YOUR ASSIGNMENT: An exact copy of all the records is the expected answer.

Stored items:
══════════

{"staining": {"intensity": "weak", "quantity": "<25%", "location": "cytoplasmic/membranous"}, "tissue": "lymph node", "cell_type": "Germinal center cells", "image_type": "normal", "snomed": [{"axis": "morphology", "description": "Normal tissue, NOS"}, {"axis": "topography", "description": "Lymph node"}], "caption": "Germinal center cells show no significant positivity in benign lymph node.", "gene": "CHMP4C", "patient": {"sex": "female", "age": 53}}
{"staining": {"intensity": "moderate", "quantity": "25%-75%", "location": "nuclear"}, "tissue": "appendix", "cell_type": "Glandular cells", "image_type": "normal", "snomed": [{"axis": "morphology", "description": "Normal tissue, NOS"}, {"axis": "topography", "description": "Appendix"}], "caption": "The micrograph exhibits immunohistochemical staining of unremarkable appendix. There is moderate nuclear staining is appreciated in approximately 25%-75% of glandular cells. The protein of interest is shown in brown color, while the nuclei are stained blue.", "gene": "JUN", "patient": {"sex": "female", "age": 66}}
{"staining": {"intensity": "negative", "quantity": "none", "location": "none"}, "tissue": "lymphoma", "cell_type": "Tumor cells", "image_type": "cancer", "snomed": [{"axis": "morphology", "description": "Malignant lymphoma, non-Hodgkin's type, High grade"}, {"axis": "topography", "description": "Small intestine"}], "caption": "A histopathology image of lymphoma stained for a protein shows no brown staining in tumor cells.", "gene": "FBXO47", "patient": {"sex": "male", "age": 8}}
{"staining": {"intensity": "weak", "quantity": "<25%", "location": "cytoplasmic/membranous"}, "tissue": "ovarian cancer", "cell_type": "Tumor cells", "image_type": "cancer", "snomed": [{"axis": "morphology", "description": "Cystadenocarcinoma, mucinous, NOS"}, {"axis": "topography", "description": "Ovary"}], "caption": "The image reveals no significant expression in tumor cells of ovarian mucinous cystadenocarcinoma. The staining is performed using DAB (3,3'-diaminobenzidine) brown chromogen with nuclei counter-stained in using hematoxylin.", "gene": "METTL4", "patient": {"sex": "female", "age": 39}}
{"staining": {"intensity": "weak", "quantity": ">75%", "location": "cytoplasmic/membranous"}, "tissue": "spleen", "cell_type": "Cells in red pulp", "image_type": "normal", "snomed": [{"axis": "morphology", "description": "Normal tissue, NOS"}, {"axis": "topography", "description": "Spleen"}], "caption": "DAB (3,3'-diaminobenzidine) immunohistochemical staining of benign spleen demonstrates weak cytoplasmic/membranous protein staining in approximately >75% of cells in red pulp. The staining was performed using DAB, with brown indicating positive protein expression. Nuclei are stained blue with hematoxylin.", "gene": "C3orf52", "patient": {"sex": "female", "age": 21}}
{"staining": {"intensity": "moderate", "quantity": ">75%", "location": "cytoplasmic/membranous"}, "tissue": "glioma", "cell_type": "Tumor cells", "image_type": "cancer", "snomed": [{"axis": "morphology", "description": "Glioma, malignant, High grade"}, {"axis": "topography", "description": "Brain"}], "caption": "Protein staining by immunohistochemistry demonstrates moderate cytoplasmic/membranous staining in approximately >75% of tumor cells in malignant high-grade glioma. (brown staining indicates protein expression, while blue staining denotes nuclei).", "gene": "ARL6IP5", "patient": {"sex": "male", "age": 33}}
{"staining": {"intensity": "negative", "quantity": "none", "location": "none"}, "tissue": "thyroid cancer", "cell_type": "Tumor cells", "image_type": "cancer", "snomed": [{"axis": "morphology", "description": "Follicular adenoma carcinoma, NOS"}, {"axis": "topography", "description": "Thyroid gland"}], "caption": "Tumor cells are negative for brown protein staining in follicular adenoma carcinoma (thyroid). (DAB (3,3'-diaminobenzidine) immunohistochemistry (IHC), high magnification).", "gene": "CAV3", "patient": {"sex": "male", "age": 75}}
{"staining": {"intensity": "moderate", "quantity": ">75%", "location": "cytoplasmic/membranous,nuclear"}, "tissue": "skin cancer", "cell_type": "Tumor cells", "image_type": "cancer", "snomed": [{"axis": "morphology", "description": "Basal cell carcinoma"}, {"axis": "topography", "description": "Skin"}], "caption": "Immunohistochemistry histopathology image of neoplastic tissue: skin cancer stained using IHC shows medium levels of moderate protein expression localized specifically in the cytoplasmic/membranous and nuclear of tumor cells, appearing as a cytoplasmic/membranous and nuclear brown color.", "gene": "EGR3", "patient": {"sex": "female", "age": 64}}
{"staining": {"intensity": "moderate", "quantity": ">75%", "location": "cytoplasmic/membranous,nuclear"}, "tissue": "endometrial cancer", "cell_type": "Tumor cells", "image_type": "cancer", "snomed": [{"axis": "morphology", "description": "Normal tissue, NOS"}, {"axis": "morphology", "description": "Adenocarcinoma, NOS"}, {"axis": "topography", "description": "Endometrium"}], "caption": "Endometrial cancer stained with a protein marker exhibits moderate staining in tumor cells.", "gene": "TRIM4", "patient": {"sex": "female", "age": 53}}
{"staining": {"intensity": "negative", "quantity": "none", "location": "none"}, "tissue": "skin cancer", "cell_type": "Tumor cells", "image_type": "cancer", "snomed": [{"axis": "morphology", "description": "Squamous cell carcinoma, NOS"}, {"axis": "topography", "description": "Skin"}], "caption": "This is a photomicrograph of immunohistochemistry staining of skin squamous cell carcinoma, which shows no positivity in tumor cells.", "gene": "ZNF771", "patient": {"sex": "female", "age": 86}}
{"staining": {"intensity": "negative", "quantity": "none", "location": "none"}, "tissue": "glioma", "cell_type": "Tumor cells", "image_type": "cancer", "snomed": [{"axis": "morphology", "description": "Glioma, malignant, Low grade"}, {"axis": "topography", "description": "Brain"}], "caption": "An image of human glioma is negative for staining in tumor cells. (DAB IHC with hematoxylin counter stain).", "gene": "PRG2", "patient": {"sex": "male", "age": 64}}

══════════

SOLUTION:
{"staining": {"intensity": "weak", "quantity": "<25%", "location": "cytoplasmic/membranous"}, "tissue": "lymph node", "cell_type": "Germinal center cells", "image_type": "normal", "snomed": [{"axis": "morphology", "description": "Normal tissue, NOS"}, {"axis": "topography", "description": "Lymph node"}], "caption": "Germinal center cells show no significant positivity in benign lymph node.", "gene": "CHMP4C", "patient": {"sex": "female", "age": 53}}
{"staining": {"intensity": "moderate", "quantity": "25%-75%", "location": "nuclear"}, "tissue": "appendix", "cell_type": "Glandular cells", "image_type": "normal", "snomed": [{"axis": "morphology", "description": "Normal tissue, NOS"}, {"axis": "topography", "description": "Appendix"}], "caption": "The micrograph exhibits immunohistochemical staining of unremarkable appendix. There is moderate nuclear staining is appreciated in approximately 25%-75% of glandular cells. The protein of interest is shown in brown color, while the nuclei are stained blue.", "gene": "JUN", "patient": {"sex": "female", "age": 66}}
{"staining": {"intensity": "negative", "quantity": "none", "location": "none"}, "tissue": "lymphoma", "cell_type": "Tumor cells", "image_type": "cancer", "snomed": [{"axis": "morphology", "description": "Malignant lymphoma, non-Hodgkin's type, High grade"}, {"axis": "topography", "description": "Small intestine"}], "caption": "A histopathology image of lymphoma stained for a protein shows no brown staining in tumor cells.", "gene": "FBXO47", "patient": {"sex": "male", "age": 8}}
{"staining": {"intensity": "weak", "quantity": "<25%", "location": "cytoplasmic/membranous"}, "tissue": "ovarian cancer", "cell_type": "Tumor cells", "image_type": "cancer", "snomed": [{"axis": "morphology", "description": "Cystadenocarcinoma, mucinous, NOS"}, {"axis": "topography", "description": "Ovary"}], "caption": "The image reveals no significant expression in tumor cells of ovarian mucinous cystadenocarcinoma. The staining is performed using DAB (3,3'-diaminobenzidine) brown chromogen with nuclei counter-stained in using hematoxylin.", "gene": "METTL4", "patient": {"sex": "female", "age": 39}}
{"staining": {"intensity": "weak", "quantity": ">75%", "location": "cytoplasmic/membranous"}, "tissue": "spleen", "cell_type": "Cells in red pulp", "image_type": "normal", "snomed": [{"axis": "morphology", "description": "Normal tissue, NOS"}, {"axis": "topography", "description": "Spleen"}], "caption": "DAB (3,3'-diaminobenzidine) immunohistochemical staining of benign spleen demonstrates weak cytoplasmic/membranous protein staining in approximately >75% of cells in red pulp. The staining was performed using DAB, with brown indicating positive protein expression. Nuclei are stained blue with hematoxylin.", "gene": "C3orf52", "patient": {"sex": "female", "age": 21}}
{"staining": {"intensity": "moderate", "quantity": ">75%", "location": "cytoplasmic/membranous"}, "tissue": "glioma", "cell_type": "Tumor cells", "image_type": "cancer", "snomed": [{"axis": "morphology", "description": "Glioma, malignant, High grade"}, {"axis": "topography", "description": "Brain"}], "caption": "Protein staining by immunohistochemistry demonstrates moderate cytoplasmic/membranous staining in approximately >75% of tumor cells in malignant high-grade glioma. (brown staining indicates protein expression, while blue staining denotes nuclei).", "gene": "ARL6IP5", "patient": {"sex": "male", "age": 33}}
{"staining": {"intensity": "negative", "quantity": "none", "location": "none"}, "tissue": "thyroid cancer", "cell_type": "Tumor cells", "image_type": "cancer", "snomed": [{"axis": "morphology", "description": "Follicular adenoma carcinoma, NOS"}, {"axis": "topography", "description": "Thyroid gland"}], "caption": "Tumor cells are negative for brown protein staining in follicular adenoma carcinoma (thyroid). (DAB (3,3'-diaminobenzidine) immunohistochemistry (IHC), high magnification).", "gene": "CAV3", "patient": {"sex": "male", "age": 75}}
{"staining": {"intensity": "moderate", "quantity": ">75%", "location": "cytoplasmic/membranous,nuclear"}, "tissue": "skin cancer", "cell_type": "Tumor cells", "image_type": "cancer", "snomed": [{"axis": "morphology", "description": "Basal cell carcinoma"}, {"axis": "topography", "description": "Skin"}], "caption": "Immunohistochemistry histopathology image of neoplastic tissue: skin cancer stained using IHC shows medium levels of moderate protein expression localized specifically in the cytoplasmic/membranous and nuclear of tumor cells, appearing as a cytoplasmic/membranous and nuclear brown color.", "gene": "EGR3", "patient": {"sex": "female", "age": 64}}
{"staining": {"intensity": "moderate", "quantity": ">75%", "location": "cytoplasmic/membranous,nuclear"}, "tissue": "endometrial cancer", "cell_type": "Tumor cells", "image_type": "cancer", "snomed": [{"axis": "morphology", "description": "Normal tissue, NOS"}, {"axis": "morphology", "description": "Adenocarcinoma, NOS"}, {"axis": "topography", "description": "Endometrium"}], "caption": "Endometrial cancer stained with a protein marker exhibits moderate staining in tumor cells.", "gene": "TRIM4", "patient": {"sex": "female", "age": 53}}
{"staining": {"intensity": "negative", "quantity": "none", "location": "none"}, "tissue": "skin cancer", "cell_type": "Tumor cells", "image_type": "cancer", "snomed": [{"axis": "morphology", "description": "Squamous cell carcinoma, NOS"}, {"axis": "topography", "description": "Skin"}], "caption": "This is a photomicrograph of immunohistochemistry staining of skin squamous cell carcinoma, which shows no positivity in tumor cells.", "gene": "ZNF771", "patient": {"sex": "female", "age": 86}}
{"staining": {"intensity": "negative", "quantity": "none", "location": "none"}, "tissue": "glioma", "cell_type": "Tumor cells", "image_type": "cancer", "snomed": [{"axis": "morphology", "description": "Glioma, malignant, Low grade"}, {"axis": "topography", "description": "Brain"}], "caption": "An image of human glioma is negative for staining in tumor cells. (DAB IHC with hematoxylin counter stain).", "gene": "PRG2", "patient": {"sex": "male", "age": 64}}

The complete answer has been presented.